Sorry to hear about your mom but you were there as hard as that also was! Great to hear from you.

Reactions: Thank You! 1


----------



## drycreek (Nov 17, 2022)

Thoughts and prayers sent your way Lou.

Reactions: Thank You! 1


----------



## Karl_TN (Nov 17, 2022)

This is one time I’m not jealous of someone else having blue mahoe. Glad the storm wasn’t any worse.

Reactions: Thank You! 1 | Agree 1


----------



## DLJeffs (Nov 17, 2022)

I knew there were some people on here from Florida and wondered how the hurricane(s) impacted them. Glad to hear it wasn't super bad and can be fixed. But so sorry to hear about your mother. I hope her final days were as she wanted them to be.

Reactions: Thank You! 1


----------



## Eric Rorabaugh (Nov 17, 2022)

Anyone hear from Rocky. He's not been on in a LONG time since he fully took over the business. Just wondering how he's been and how he fared through the hurricane

Reactions: Agree 2


----------



## Wildthings (Nov 17, 2022)

Eric Rorabaugh said:


> Anyone hear from Rocky. He's not been on in a LONG time since he fully took over the business. Just wondering how he's been and how he fared through the hurricane


 @Tony has his phone number, I think? Glad to hear from you Lou. Been busy huh?

Reactions: Thank You! 1


----------



## Nature Man (Nov 17, 2022)

Sincere condolences for the loss of your Mom! Mine passed away in 1993, and I still can identify with you and others who have lost love ones. The hurricane sure didn’t help your situation, but happy to hear the glimmers of hope in your life finally. Thanks for staying connected. Keep woodworking! Chuck

Reactions: Thank You! 1 | Sincere 2


----------



## T. Ben (Nov 18, 2022)

Sorry to hear about your mom,my mother did the same thing,said she didn’t want to fight any more. Glad you made it through the hurricane with minimal damage.

Reactions: Thank You! 1 | Sincere 1


----------



## Bigdrowdy1 (Nov 18, 2022)

Lou thoughts and prayers your way. Lost both parents in the last few years. Glad to hear the storm didn’t complete wipe you out but sounds like the wood gods have laid a spread out for you to choose from. Sounds like your plenty busy. Make sure to take time for yourself.

Reactions: Thank You! 1 | Sincere 2


----------



## Tony (Nov 18, 2022)

I haven't talked to Rocky in awhile. Last time he was okay, just stupid busy with his business like Eric said.

Reactions: Sincere 1


----------



## Lou Currier (Nov 19, 2022)

Eric Rorabaugh said:


> Anyone hear from Rocky. He's not been on in a LONG time since he fully took over the business. Just wondering how he's been and how he fared through the hurricane


I talked with him yesterday and he is doing well. He sold the Bee business as it was just too much for him along with some other issues. He has taken some time for himself and will soon be working for the "Man" again doing who knows what. I don't know why he hasn't been on. I asked him some time ago and he doesn't talk about it and I don't pry.

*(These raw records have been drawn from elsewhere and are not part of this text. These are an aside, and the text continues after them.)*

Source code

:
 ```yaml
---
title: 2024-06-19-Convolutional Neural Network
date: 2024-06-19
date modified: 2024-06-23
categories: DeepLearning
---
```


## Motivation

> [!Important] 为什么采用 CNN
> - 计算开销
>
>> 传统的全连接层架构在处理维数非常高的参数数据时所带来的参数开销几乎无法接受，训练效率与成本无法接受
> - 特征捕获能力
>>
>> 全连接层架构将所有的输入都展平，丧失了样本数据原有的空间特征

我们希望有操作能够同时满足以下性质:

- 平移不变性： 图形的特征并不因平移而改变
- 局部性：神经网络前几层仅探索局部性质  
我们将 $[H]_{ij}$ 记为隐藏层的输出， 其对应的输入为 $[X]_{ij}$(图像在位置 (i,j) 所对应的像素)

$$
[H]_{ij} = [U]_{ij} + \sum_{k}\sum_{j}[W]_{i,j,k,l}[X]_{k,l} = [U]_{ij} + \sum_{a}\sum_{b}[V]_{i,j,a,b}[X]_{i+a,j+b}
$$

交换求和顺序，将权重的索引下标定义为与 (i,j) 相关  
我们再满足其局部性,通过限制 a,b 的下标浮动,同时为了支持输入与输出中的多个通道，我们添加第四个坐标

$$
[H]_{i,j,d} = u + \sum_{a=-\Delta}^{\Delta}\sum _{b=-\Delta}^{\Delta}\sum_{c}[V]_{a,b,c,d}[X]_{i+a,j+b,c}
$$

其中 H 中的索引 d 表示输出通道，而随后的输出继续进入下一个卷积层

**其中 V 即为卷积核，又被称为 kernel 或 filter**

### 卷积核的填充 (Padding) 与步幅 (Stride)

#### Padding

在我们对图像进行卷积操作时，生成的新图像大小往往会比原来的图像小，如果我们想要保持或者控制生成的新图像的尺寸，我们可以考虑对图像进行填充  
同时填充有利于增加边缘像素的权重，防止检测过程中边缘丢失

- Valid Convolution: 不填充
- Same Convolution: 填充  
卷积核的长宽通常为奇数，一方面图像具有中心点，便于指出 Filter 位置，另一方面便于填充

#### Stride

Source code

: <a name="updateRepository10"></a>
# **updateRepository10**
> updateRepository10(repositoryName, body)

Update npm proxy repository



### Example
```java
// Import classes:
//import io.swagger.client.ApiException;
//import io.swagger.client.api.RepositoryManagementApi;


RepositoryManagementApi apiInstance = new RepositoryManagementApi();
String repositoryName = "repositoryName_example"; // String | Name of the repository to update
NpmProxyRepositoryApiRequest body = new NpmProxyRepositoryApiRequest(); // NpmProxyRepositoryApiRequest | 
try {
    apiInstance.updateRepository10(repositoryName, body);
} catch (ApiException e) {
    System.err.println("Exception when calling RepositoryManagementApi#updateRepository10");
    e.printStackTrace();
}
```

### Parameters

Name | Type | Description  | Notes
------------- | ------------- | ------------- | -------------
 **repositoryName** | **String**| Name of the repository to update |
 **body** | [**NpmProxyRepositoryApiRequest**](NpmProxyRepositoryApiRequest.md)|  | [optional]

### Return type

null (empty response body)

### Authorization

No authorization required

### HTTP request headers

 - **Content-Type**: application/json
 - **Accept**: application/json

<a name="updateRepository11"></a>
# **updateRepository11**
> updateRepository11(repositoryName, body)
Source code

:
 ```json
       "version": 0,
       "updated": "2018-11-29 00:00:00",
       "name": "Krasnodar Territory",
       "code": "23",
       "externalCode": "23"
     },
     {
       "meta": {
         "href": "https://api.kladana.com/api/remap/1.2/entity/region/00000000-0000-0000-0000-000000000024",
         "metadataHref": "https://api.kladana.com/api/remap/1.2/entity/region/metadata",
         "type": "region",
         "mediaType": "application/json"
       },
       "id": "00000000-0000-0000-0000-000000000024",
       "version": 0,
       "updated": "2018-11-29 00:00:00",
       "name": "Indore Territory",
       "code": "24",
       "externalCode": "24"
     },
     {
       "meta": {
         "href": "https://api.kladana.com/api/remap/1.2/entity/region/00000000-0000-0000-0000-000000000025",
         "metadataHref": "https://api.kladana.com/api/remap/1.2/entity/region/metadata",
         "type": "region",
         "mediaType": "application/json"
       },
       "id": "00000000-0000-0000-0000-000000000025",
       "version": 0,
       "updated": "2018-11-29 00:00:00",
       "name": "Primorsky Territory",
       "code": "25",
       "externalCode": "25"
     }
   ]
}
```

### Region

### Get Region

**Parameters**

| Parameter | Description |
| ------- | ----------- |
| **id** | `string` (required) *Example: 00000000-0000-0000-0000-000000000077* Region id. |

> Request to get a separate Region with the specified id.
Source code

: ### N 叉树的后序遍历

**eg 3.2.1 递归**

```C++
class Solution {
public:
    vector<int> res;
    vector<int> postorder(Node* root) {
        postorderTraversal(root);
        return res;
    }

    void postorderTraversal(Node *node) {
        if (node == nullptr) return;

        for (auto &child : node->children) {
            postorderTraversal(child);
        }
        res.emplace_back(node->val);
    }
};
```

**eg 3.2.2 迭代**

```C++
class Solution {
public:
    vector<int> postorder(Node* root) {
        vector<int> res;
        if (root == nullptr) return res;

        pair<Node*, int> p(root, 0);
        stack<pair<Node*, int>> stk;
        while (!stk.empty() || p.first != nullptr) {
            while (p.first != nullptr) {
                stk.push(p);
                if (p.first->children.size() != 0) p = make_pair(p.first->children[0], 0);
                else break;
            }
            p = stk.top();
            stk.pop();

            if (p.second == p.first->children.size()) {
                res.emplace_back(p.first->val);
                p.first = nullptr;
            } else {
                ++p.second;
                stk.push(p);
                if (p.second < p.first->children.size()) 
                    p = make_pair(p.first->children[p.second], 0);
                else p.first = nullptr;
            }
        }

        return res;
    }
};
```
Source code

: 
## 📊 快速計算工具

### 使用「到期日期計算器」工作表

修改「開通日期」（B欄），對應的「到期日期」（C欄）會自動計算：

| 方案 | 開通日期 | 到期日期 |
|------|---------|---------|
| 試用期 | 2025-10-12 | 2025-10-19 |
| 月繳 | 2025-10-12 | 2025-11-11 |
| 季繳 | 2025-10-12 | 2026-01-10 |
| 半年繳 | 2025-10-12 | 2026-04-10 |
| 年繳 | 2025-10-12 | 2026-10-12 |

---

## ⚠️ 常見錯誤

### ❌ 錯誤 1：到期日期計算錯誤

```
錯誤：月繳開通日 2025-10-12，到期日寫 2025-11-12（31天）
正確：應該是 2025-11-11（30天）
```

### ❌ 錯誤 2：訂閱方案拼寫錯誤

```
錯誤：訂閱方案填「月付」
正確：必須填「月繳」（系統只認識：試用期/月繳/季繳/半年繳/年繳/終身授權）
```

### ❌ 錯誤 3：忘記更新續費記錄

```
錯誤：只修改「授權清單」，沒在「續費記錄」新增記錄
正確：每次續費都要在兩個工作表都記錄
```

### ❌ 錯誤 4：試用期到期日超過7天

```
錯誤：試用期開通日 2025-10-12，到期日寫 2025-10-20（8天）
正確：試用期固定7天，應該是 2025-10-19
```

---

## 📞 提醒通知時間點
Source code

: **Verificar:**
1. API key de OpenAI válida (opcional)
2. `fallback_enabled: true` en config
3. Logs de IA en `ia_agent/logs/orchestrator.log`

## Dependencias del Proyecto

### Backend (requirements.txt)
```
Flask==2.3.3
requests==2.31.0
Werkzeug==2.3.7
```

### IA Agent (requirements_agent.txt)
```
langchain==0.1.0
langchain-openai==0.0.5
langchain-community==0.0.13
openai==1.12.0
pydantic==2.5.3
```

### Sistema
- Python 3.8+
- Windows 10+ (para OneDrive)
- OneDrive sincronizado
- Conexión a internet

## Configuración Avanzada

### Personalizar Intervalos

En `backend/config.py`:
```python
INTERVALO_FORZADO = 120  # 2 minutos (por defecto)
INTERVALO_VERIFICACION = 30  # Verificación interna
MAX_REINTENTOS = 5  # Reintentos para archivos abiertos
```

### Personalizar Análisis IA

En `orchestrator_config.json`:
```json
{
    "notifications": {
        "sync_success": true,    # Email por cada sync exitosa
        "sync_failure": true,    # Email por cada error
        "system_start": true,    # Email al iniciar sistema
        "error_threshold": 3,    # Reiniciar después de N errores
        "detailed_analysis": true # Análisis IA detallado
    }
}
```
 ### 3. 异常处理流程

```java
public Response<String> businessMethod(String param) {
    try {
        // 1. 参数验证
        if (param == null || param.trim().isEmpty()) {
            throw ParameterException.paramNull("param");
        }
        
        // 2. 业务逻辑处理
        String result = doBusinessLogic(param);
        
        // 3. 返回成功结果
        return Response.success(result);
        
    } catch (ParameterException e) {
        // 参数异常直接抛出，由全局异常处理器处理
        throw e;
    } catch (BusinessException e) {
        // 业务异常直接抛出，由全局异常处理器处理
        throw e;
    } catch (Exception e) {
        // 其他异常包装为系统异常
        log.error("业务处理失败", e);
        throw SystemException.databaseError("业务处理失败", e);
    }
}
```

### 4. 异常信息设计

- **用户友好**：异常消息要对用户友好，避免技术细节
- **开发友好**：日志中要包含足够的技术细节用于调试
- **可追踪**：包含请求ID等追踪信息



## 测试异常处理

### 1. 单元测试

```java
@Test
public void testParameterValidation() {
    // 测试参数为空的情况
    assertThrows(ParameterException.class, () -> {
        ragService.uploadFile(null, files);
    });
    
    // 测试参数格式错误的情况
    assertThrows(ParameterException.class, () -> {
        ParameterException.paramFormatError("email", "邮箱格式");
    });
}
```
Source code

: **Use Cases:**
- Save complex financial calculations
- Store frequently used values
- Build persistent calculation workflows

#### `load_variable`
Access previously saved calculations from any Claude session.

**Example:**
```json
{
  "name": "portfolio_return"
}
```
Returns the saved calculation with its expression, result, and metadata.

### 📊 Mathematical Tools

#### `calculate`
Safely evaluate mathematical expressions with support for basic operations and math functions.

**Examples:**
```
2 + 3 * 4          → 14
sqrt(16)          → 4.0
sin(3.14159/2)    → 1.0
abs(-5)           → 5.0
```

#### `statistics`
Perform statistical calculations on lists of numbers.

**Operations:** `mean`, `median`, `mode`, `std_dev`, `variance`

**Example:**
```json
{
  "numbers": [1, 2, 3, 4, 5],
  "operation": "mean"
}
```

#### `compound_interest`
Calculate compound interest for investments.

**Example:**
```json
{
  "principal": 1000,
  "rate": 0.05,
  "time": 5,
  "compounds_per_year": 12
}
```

Reactions: Like 1 | Thank You! 1 | Sincere 4


----------



## Nature Man (Nov 19, 2022)

Lou Currier said:


> I talked with him yesterday and he is doing well. He sold the Bee business as it was just too much for him along with some other issues. He has taken some time for himself and will soon be working for the "Man" again doing who knows what. I don't know why he hasn't been on. I asked him some time ago and he doesn't talk about it and I don't pry.


I sure miss his postings! Learned a lot about bees! Chuck

Reactions: Agree 3


----------



## woodtickgreg (Nov 19, 2022)

I bought 10 lbs of beeswax from him, I'll never get a deal like that again!

Reactions: Like 2


----------



## Tony (Nov 19, 2022)

woodtickgreg said:


> I bought 10 lbs of beeswax from him, I'll never get a deal like that again!


I miss the honey, that was good stuff...

Reactions: Agree 1


----------



## woodtickgreg (Nov 19, 2022)

Tony said:


> I miss the honey, that was good stuff...


Especially the orange blossom one, yum!

Reactions: Agree 1 | Great Post 1


----------



## Ray D (Nov 19, 2022)

Sorry to hear about your mom Lou. Take care and keep in touch.

Reactions: Thank You! 1


----------